==== TEXT PROVIDED

Journal of the International Neuropsychological Society



CRITICAL REVIEW

Metacognitive theory and assessment in dementia: Do we recognize our areas of weakness?


S.  COSENTINO  a1 a2 and Y.  STERN  a1 a2 a3 c1
a1 Cognitive Neuroscience Division of the Taub Institute for Research in Alzheimer's Disease and the Aging Brain, Columbia University Medical Center, New York, New York
a2 Gertrude H. Sergievsky Center, Columbia University Medical Center, New York, New York
a3 Department of Neurology, Columbia University Medical Center, New York, New York

Article author query
cosentino s   [PubMed][Google Scholar] 
stern y   [PubMed][Google Scholar] 

Abstract

Anosognosia, disordered awareness of cognitive and behavioral deficits, is a striking and common symptom of Alzheimer's disease (AD), yet its etiology, clinical correlates, and prognostic value are unclear. Historically, disordered awareness has been a conceptually challenging phenomenon, evidenced by the numerous and diverse theories that aim to explain the manner in which this syndrome arises. We review many of these theories, focusing on the neuroanatomic substrates of awareness, and highlighting the potential roles of critical regions such as the right prefrontal and parietal cortices in enabling self-awareness. We then address methodological limitations such as use of subjective measurement tools that likely contribute to the conceptual ambiguity surrounding anosognosia. We argue that metacognitive techniques used in healthy adults, such as the Feeling of Knowing task, offer models for dissecting awareness into clear and identifiable cognitive components in patients with AD. We critique several studies that have pioneered such tasks in AD, and offer guidelines for future implementation of such methods. A final goal of this review is to advocate for a multidimensional approach to studying metacognitive skills that will facilitate the objective investigation of deficit awareness as it relates to a variety of disease variables such as prognosis, neuropsychological profile, neuropathological distribution, psychiatric symptoms, and clinical course. (JINS, 2005, 11, 910–919.)

========
==== INFORMATION

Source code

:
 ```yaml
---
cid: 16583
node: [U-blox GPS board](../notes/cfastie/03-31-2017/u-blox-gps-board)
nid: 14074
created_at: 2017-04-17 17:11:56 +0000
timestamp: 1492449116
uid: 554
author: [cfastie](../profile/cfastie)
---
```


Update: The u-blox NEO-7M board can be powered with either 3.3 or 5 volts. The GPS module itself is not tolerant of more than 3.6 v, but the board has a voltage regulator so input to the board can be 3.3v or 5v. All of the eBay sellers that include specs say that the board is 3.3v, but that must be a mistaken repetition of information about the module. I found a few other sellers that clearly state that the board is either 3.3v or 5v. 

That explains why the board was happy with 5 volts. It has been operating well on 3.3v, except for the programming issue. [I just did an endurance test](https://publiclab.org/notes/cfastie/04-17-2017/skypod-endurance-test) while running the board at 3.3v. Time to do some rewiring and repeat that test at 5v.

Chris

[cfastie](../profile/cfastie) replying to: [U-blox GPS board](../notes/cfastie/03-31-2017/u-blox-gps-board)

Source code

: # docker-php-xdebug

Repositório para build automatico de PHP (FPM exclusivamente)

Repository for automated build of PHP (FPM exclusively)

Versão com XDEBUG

========

Repeat word for word the passage from the text above on awareness in Alzheimer's disease, starting with "Journal of the" and going on through "areas of weakness?".

## OUTPUT BELOW
Journal of the International Neuropsychological Society



CRITICAL REVIEW

Metacognitive theory and assessment in dementia: Do we recognize our areas of weakness?